**Exercise requirements:**
1: According to the passage on community projects, who operates the Thousand Herbs and Vegetable Garden?
2: Summarize the passage on community projects in two sentences.

**Passage for review:**

------------------------------------------------------------

In the private sector, a number of companies run community projects in the two provinces. Headed up by Community Projects Manager, Candice Grover, the Thornybush Collection undertakes projects in the Greater Kruger National Park area. Working with international donors, Thornybush has assisted the Manyangana High School in the Manyeleti region with renovations to its library, a multi-media centre and classrooms. The Hananani Primary School garden provides the more than 200 children at the school with fresh vegetables, with assistance from Thornybush. In addition, the Thousand Herbs and Vegetable Garden, operated by women in the community, grows produce that is sold to nearby lodges, local retailers and community members.

“I believe all projects should have sustainability as a key focus, dedication, ownership and buy-in from the beneficiaries and empathy, understanding and dedication from the donors,” says Grover.

The More Group, a collection of luxury lodges in Southern Africa, founded the More Community Trust (MCT). Michelle Scott, General Manager, says its programmes rely on a combination of factors. “The key to a successful community project is communication. The communities deserve input in the project, and this also helps create a sense of ownership within the community and will allow for a greater sense of ‘I am part of this’.”

------------------------------------------------------------

(Saved data entries)
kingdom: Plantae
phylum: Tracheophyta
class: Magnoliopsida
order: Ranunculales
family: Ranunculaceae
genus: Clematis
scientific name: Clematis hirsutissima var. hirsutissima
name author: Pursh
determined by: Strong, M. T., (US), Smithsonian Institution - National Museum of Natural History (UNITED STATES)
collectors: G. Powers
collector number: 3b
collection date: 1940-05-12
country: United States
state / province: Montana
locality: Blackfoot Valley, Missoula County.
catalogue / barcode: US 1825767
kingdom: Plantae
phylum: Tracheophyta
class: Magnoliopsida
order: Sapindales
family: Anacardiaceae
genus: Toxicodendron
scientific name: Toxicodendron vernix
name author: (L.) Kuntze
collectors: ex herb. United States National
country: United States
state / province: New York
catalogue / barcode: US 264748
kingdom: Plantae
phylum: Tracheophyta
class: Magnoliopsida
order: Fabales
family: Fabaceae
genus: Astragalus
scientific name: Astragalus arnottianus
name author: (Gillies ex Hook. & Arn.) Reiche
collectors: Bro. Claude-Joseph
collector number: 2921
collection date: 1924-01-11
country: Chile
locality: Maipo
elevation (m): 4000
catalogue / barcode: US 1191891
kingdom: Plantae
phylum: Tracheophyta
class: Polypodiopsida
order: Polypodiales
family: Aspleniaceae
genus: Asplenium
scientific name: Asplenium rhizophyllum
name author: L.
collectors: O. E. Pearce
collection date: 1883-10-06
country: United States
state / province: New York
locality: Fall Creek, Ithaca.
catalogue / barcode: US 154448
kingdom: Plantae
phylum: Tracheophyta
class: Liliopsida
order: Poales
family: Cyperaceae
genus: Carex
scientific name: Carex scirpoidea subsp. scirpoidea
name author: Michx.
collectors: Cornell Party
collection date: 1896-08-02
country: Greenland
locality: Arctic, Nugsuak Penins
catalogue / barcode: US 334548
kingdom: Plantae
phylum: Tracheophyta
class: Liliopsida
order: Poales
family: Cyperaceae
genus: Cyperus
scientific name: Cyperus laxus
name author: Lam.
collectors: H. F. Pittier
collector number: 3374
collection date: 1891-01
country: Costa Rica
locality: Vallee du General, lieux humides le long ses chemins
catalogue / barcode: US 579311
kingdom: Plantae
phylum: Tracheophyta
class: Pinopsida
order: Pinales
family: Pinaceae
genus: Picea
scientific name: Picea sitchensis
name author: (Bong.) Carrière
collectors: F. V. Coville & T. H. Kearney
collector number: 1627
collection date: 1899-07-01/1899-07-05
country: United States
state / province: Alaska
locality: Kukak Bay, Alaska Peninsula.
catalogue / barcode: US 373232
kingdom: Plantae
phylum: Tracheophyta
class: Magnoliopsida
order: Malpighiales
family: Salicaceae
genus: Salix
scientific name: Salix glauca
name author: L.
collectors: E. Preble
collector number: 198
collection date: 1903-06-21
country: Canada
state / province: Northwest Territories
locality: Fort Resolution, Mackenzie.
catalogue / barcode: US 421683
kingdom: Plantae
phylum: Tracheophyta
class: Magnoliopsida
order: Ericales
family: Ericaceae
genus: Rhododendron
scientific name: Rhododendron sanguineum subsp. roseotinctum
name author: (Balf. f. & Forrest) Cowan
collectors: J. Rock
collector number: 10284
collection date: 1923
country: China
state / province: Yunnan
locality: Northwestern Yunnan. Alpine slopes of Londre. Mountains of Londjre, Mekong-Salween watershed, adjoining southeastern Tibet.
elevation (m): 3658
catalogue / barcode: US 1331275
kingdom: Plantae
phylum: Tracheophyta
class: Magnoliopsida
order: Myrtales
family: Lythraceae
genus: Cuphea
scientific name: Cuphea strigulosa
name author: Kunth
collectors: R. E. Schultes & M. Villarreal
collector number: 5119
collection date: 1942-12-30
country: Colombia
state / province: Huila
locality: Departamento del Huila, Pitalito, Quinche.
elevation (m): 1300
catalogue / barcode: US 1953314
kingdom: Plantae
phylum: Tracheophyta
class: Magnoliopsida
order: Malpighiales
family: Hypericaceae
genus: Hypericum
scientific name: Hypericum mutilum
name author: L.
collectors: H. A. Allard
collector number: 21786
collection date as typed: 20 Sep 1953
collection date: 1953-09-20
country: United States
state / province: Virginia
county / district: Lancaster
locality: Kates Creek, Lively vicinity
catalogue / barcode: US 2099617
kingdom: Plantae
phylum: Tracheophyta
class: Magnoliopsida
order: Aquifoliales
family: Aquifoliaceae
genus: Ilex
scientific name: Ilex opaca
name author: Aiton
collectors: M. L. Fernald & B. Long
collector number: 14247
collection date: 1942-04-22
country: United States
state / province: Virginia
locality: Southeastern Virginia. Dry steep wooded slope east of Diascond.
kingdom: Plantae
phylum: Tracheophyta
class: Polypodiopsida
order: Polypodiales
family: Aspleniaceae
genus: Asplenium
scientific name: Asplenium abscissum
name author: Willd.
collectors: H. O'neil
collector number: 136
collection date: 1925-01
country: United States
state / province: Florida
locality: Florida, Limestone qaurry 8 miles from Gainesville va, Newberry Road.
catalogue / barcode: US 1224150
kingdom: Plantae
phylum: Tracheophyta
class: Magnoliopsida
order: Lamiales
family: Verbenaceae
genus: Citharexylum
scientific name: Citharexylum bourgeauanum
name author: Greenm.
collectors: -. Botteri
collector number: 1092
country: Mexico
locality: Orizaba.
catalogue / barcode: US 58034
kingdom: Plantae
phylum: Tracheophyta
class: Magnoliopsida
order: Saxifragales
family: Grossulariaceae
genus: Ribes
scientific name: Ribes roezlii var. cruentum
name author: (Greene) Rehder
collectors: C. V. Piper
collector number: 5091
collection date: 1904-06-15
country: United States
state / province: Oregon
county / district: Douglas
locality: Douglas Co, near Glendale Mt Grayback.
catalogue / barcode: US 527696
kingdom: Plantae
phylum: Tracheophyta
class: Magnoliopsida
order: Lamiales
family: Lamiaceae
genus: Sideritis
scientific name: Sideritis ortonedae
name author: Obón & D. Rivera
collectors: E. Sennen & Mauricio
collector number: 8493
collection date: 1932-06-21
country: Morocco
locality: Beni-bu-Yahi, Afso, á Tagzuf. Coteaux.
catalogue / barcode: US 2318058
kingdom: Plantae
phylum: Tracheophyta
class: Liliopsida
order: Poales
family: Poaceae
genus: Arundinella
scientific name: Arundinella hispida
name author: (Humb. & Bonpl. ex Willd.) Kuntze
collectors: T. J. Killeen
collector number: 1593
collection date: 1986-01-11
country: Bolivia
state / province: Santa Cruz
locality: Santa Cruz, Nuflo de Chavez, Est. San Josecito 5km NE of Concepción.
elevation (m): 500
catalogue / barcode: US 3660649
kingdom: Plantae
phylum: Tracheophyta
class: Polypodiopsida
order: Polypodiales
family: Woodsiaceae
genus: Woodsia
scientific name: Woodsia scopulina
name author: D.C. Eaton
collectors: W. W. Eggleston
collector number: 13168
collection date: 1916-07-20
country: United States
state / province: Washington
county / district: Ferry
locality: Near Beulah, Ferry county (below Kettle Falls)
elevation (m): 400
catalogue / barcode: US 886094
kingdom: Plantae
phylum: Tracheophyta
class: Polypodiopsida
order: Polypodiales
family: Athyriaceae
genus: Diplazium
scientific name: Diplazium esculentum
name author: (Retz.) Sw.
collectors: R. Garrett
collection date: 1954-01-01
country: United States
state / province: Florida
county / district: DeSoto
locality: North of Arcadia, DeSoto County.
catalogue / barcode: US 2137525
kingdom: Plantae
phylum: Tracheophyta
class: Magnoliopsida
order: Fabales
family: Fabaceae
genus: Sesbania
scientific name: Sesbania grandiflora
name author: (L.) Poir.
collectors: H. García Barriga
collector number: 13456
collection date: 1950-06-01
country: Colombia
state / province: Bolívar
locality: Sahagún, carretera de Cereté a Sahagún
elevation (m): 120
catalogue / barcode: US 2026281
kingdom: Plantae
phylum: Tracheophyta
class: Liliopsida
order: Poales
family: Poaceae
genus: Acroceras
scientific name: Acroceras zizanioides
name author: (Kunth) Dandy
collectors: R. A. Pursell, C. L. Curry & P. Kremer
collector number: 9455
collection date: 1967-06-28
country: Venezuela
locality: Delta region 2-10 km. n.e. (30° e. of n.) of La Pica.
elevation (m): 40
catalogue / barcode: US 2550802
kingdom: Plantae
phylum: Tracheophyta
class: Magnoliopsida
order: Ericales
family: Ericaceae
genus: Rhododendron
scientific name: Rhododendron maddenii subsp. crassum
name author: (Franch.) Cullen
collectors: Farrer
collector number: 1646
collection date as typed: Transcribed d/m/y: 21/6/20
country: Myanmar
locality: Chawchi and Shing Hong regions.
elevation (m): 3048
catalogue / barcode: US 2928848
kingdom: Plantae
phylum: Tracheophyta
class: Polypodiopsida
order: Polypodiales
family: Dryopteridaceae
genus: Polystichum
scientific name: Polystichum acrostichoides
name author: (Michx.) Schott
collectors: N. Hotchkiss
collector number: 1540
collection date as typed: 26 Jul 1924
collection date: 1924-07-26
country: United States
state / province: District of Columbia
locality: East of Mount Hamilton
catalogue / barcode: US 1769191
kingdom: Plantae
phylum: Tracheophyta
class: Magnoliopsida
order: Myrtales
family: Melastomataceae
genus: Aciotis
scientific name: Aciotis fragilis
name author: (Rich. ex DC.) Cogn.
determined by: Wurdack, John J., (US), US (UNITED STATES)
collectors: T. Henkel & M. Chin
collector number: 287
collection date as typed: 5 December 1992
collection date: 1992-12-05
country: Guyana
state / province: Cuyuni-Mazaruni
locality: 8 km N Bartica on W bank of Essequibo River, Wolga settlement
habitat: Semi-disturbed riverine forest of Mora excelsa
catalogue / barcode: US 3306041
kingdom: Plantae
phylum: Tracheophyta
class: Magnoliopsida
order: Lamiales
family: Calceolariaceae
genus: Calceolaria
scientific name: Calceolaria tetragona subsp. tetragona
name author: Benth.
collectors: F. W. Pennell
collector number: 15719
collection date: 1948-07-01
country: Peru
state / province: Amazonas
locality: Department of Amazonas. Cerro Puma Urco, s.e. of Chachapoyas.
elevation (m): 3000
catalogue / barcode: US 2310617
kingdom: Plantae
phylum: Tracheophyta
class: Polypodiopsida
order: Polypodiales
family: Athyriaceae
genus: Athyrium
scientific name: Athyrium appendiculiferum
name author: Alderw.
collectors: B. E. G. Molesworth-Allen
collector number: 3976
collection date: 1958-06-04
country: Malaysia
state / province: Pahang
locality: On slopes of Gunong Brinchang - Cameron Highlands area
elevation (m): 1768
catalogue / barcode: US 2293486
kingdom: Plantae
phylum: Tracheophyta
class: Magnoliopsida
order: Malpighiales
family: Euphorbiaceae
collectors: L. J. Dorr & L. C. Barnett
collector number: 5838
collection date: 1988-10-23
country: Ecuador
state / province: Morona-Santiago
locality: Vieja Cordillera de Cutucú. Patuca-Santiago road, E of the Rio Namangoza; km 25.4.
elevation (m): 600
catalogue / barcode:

------------------------------------------------------------

**Exercise responses:**
1: Women in the community operate it.

2: The Thornybush Collection, led by Community Projects Manager Candice Grover, supports projects in the Greater Kruger National Park area, including renovations at Manyangana High School, the Hananani Primary School garden, and a community-run garden that sells produce. Grover stresses sustainability and commitment from both beneficiaries and donors, while Michelle Scott of the More Community Trust says communication and community input are the key to success.